Почтенный человек удивился.

— Ты — убийца? — вскричал он. — С таким ангельским личиком ты носишь ад в сердце? Невозможно! Правда, люди способны на всякое зло и коварство, это мне известно, однако от тебя я этого не ожидал!

— Я вам поясню, если хотите, — возразила опечаленная девушка.

— Говори.

— Был у меня друг детства, — всхлипнула та, — сын добродетельной вдовы, нашей соседки. Став взрослым, он сделал меня своей избранницей. Он был так мил и добр, так честен и правдив, любил меня так верно и преданно, что завладел моим сердцем, и я поклялась ему в вечной любви. Ах!
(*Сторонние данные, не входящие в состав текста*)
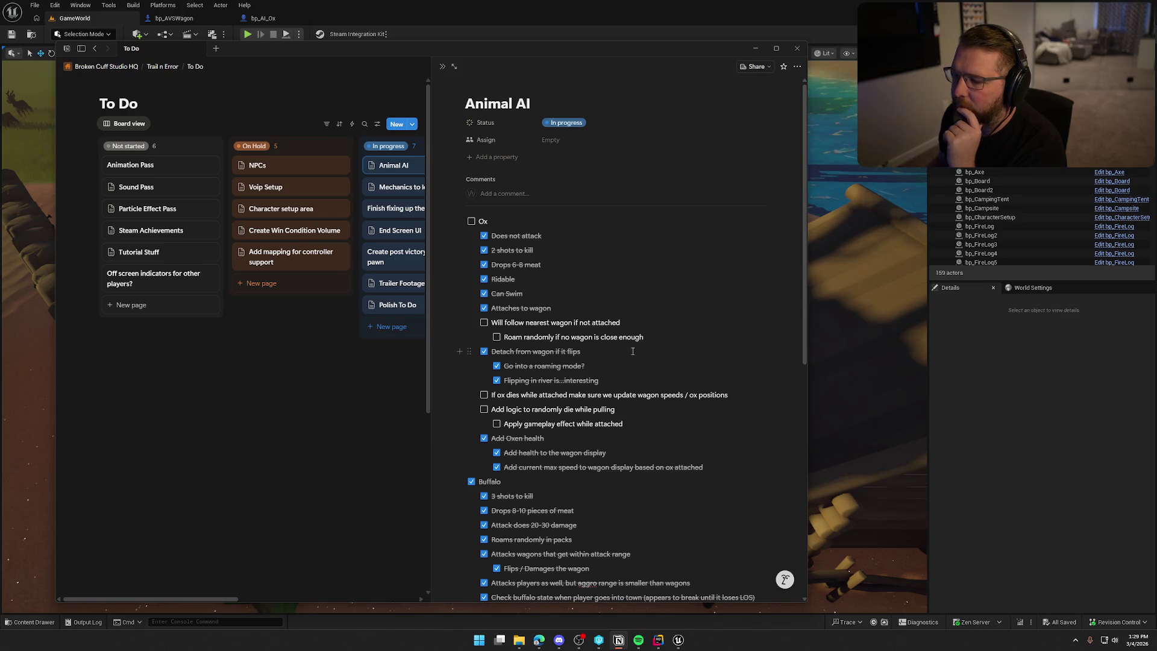
Delete the 'Roam randomly if no wagon is close enough' to-do
click(482, 338)
key(Escape)
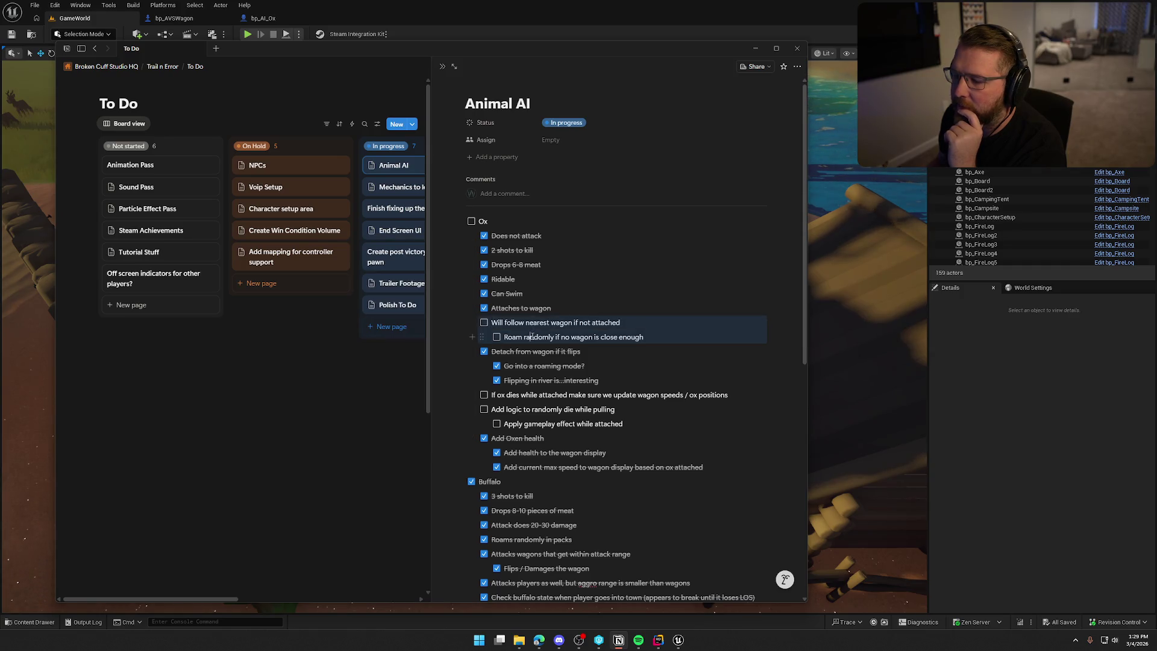
click(482, 336)
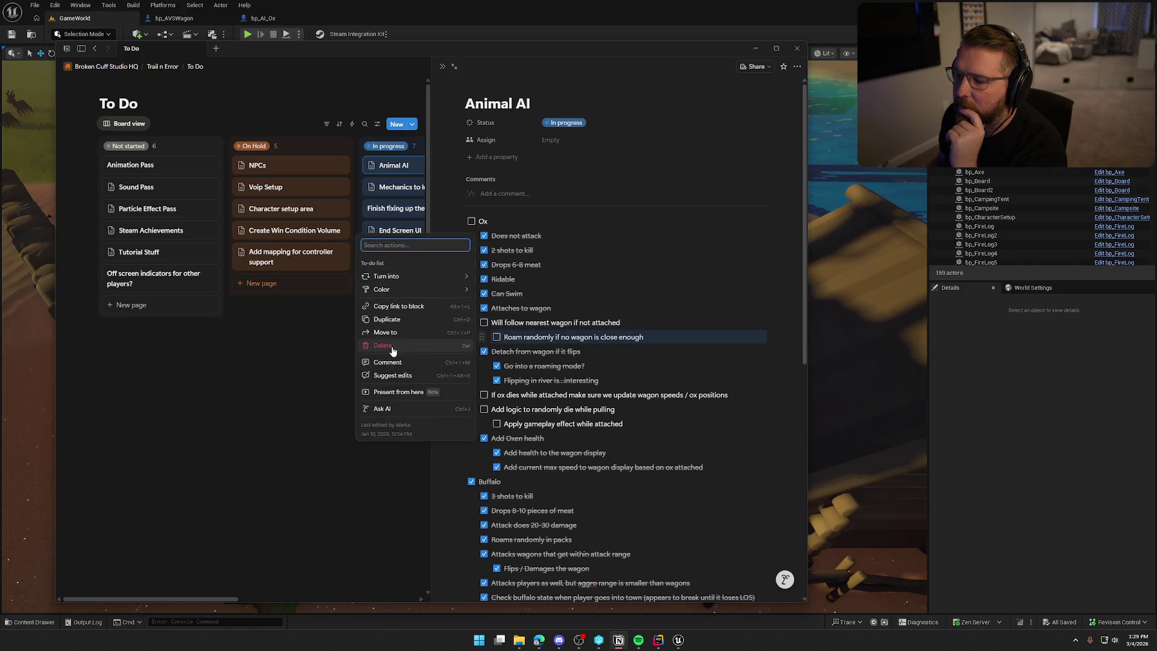
click(392, 348)
Add the Ox to-do 'If ox dies while attached make sure we update wagon speeds / ox positions'
click(636, 324)
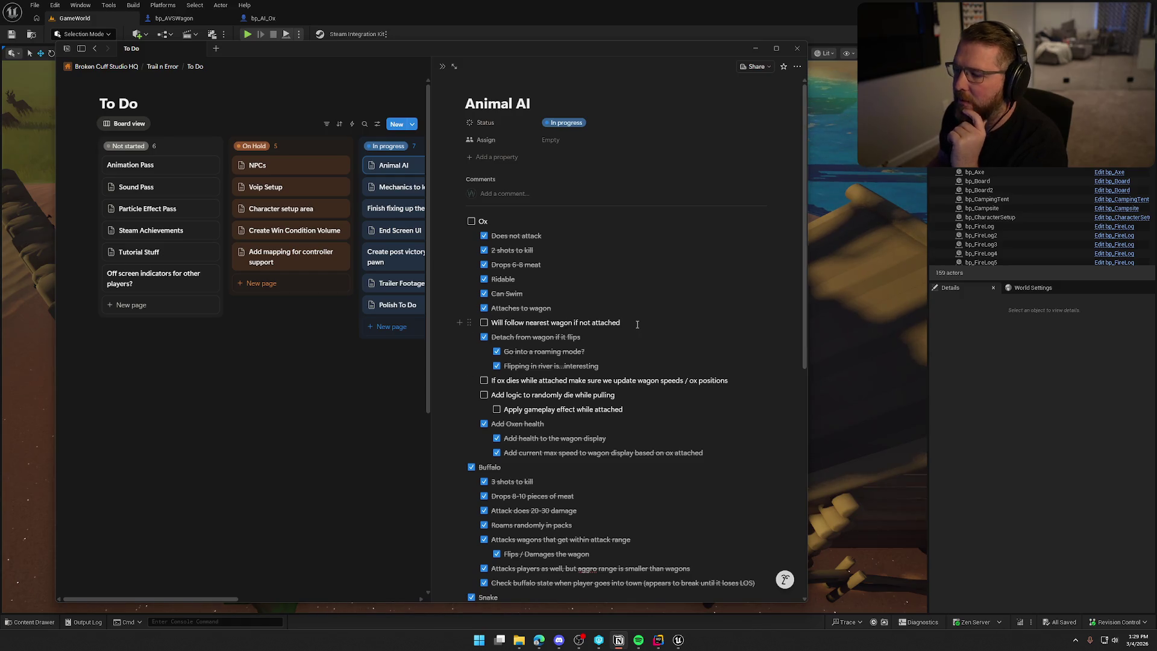
text((if told to)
Я, змея, отравила сердце любимого человека, заставила его забыть наставления честной матери и толкнула на преступление, за которое он поплатится жизнью!

— Ты? — воскликнул гном.

— Да, сударь, я — его убийца, я заставила его стать разбойником на большой дороге и ограбить лукавого еврея. Его схватили господа из Гиршберга, приговорили к повешению и — о горе! — завтра он будет казнен!

— И в этом ты виновата? — спросил пораженный гном.

— Да, господин, на моей совести его загубленная жизнь!

— Каким же образом?

— Он отправился странствовать через горы и, когда прощался со мной, обнимая, сказал: «Будь мне верна, дорогая. Когда яблоня в третий раз зацветет и ласточка в третий раз совьет гнездо, я вернусь из странствия и возьму тебя в свой дом как молодую жену…» И я в этом твердо поклялась. Когда яблоня в третий раз зацвела и ласточка в третий раз свила гнездо, Бенедикс вернулся. Он напомнил мне о своем обещании и уже хотел вести к венцу, а я давай его дразнить да насмехаться, как это часто делают девушки со своими женихами, и все твердила: «Не стану я твоей женой: моя кроватка тесна для двоих, а у тебя нет ни кола ни двора. Добудь побольше блестящих монет, тогда поговорим!» Бедный Бенедикс, как он был опечален этими словами. «Ах, Клерхен, — сказал он, глубоко вздохнув, и слезы навернулись у него на глаза, — если у тебя на уме только деньги да богатство, значит, ты не такая честная девушка, какой была прежде. Разве не пожала ты мне руки, когда клялась в верности, а что я имел тогда, кроме этих рук, чтобы прокормить тебя? Откуда в тебе столько гордости и тщеславия? Ах, Клерхен, я все понял — другой, богатый, жених похитил у меня твое сердце. Вот как ты вознаградила меня, неверная? Три года я прожил в одиночестве, в тоске и ожидании, считая каждый час до того дня, когда введу тебя в дом своей женой. Как быстро и легко надежда и радость несли меня вперед, когда я странствовал в горах, а теперь ты отворачиваешься от меня».